Seminars

Revealing the Complex Dynamics of Two-Phase Flow in the Near-Vent Region of Io’s Tvashtar Eruption with DSMC Simulations
A. O. Adeloye

Io’s Tvashtar volcanic plume, reaching heights of ~350 km, exhibited an unusual increase in brightness by an order of magnitude during the 2007 New Horizons (NH) flyby as Io’s solar phase angle relative to NH increased. High-resolution NH/LORRI images captured this evolving brightness throughout the flyby. This phenomenon cannot be explained without understanding how the plume material flows and how different factors within the plume influence that flow. Using axisymmetric Direct Simulation Monte Carlo (DSMC) simulations, we model both gas and grain radiation across the entire plume. Since the plume material is ejected at supersonic speeds into a vacuum, the flow dynamics near the vent critically influence downstream properties at higher altitudes. This presentation will demonstrate how DSMC simulations, using our in-house code PLANET, capture the complex physics governing gas and grain behavior in the near-vent region. These simulations account for competing processes, such as gas rarefaction, convection, ro-vibrational radiative cooling, gas-grain collisional coupling, and grain-lava radiative transport, each operating on distinct timescales.
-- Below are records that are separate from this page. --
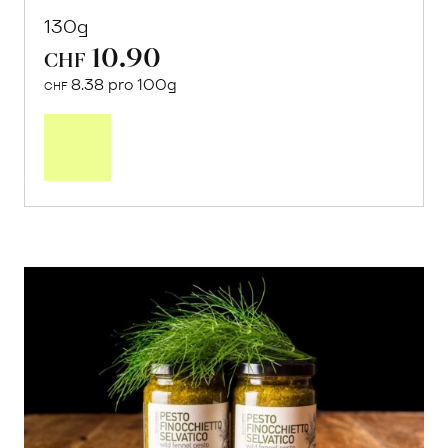
130g
10.90
CHF
8.38 pro 100g
CHF
In
den
Warenkorb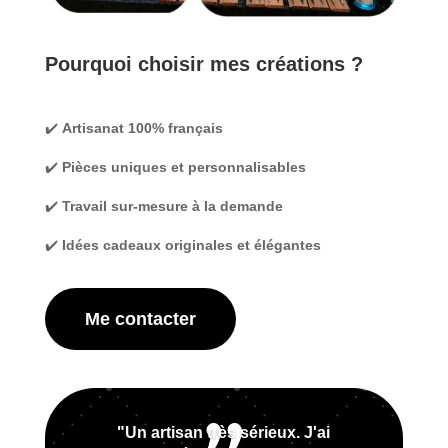
Pourquoi choisir mes créations ?
✔️
Artisanat 100% français
✔️
Pièces uniques et personnalisables
✔️
Travail sur-mesure à la demande
✔️
Idées cadeaux originales et élégantes
Me contacter
"Un artisan très sérieux. J'ai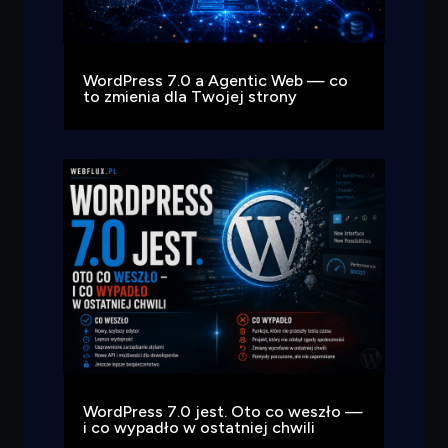
WordPress 7.0 a Agentic Web — co
to zmienia dla Twojej strony
WordPress 7.0 jest. Oto co weszło —
i co wypadło w ostatniej chwili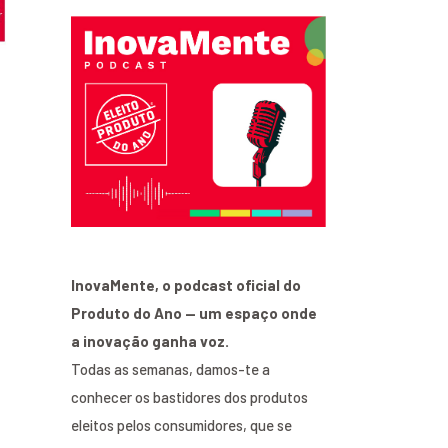
InovaMente, o podcast oficial do
Produto do Ano — um espaço onde
a inovação ganha voz.
Todas as semanas, damos-te a
conhecer os bastidores dos produtos
eleitos pelos consumidores, que se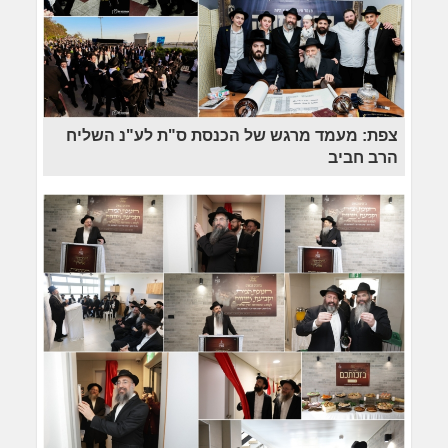
צפת: מעמד מרגש של הכנסת ס"ת לע"נ השליח
הרב חביב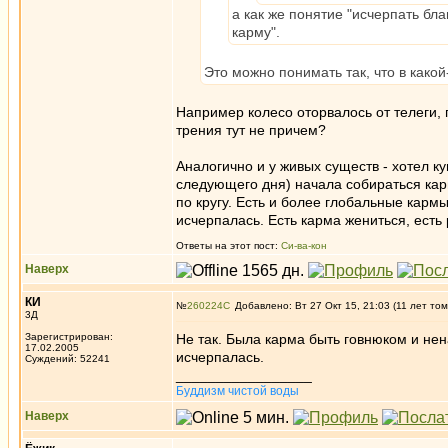
а как же понятие "исчерпать бл
карму".
Это можно понимать так, что в како
Например колесо оторвалось от телеги, 
трения тут не причем?
Аналогично и у живых существ - хотел к
следующего дня) начала собираться кар
по кругу. Есть и более глобальные кармы
исчерпалась. Есть карма жениться, есть р
Ответы на этот пост:
Си-ва-кон
Наверх
КИ
№
260224
Добавлено: Вт 27 Окт 15, 21:03 (11 лет том
3Д
Зарегистрирован:
Не так. Была карма быть говнюком и нен
17.02.2005
исчерпалась.
Суждений: 52241
_________________
Буддизм чистой воды
Наверх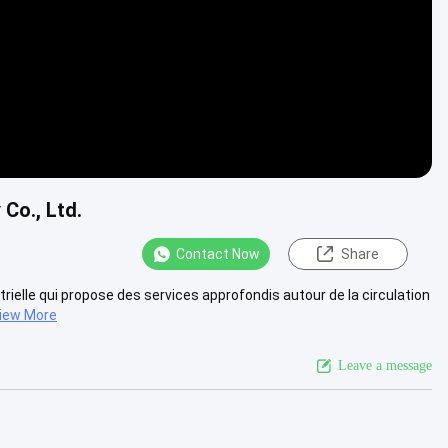
Co., Ltd.
Contact Now
Share
elle qui propose des services approfondis autour de la circulation
iew More
Leave a message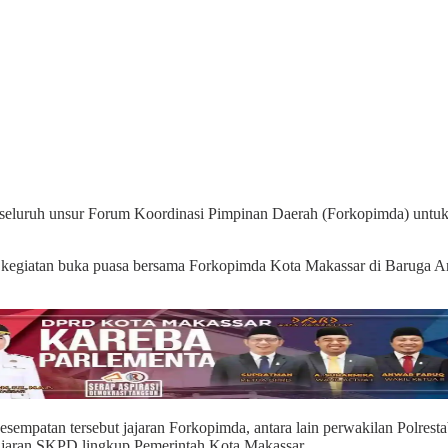
uruh unsur Forum Koordinasi Pimpinan Daerah (Forkopimda) untuk t
ri kegiatan buka puasa bersama Forkopimda Kota Makassar di Baruga
sempatan tersebut jajaran Forkopimda, antara lain perwakilan Polres
ajaran SKPD lingkup Pemerintah Kota Makassar.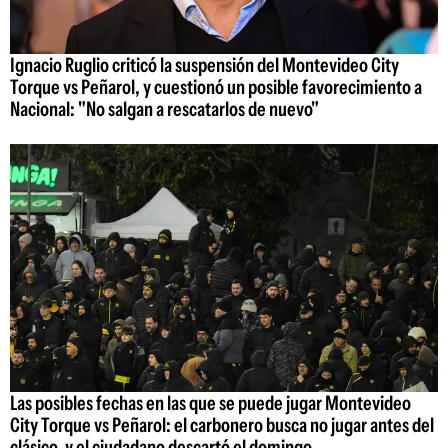
Ignacio Ruglio criticó la suspensión del Montevideo City
Torque vs Peñarol, y cuestionó un posible favorecimiento a
Nacional: "No salgan a rescatarlos de nuevo"
Las posibles fechas en las que se puede jugar Montevideo
City Torque vs Peñarol: el carbonero busca no jugar antes del
clásico, y el ciudadano descartó el domingo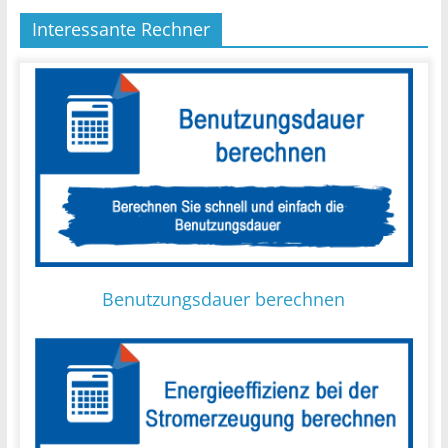
Interessante Rechner
Benutzungsdauer berechnen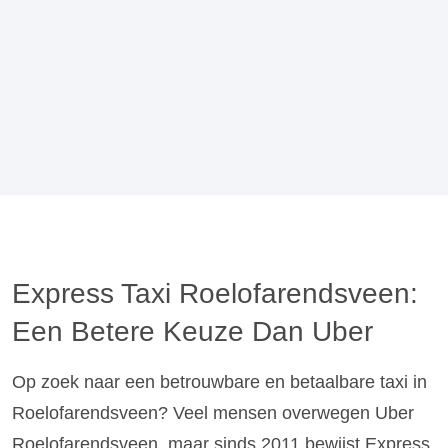
Express Taxi Roelofarendsveen:
Een Betere Keuze Dan Uber
Op zoek naar een betrouwbare en betaalbare taxi in
Roelofarendsveen? Veel mensen overwegen Uber
Roelofarendsveen, maar sinds 2011 bewijst Express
Impact of The LCROSS Centaur Upper Stage and Lunar Subsurface Layering Assessment through Isale-2D Simulations
William Jo

We simulate impacts of a high-fidelity, 2D axisymmetric Lunar Crater Observation Sensing Satellite (LCROSS) Centaur Upper Stage model body in iSALE-2D to better understand the ejecta physics of the actual mission on the Moon. Our current goal is to identify the lunar subsurface layering conditions on Cabeus Crater that closely match water-ice observations made by the Near Infrared Spectrometer 2 (NSP2) instrument on Shepherding Spacecraft (S-S/C). We simulate various two- and three-layer impact targets using various combinations of porous regolith, non-porous regolith, and water- ice, and we present the layered depths, thicknesses, and weight percent content of water-ice that could fit NSP-2 observations. We show that a low-porosity target (likely saturated with water ice) can possibly explain NSP2 column density observations. We also show that upright impact simulations of the LCROSS impactor will yield a transient crater that can achieve a diameter of ~20 m, supporting ShadowCam and Mini-RF observations of the impact location.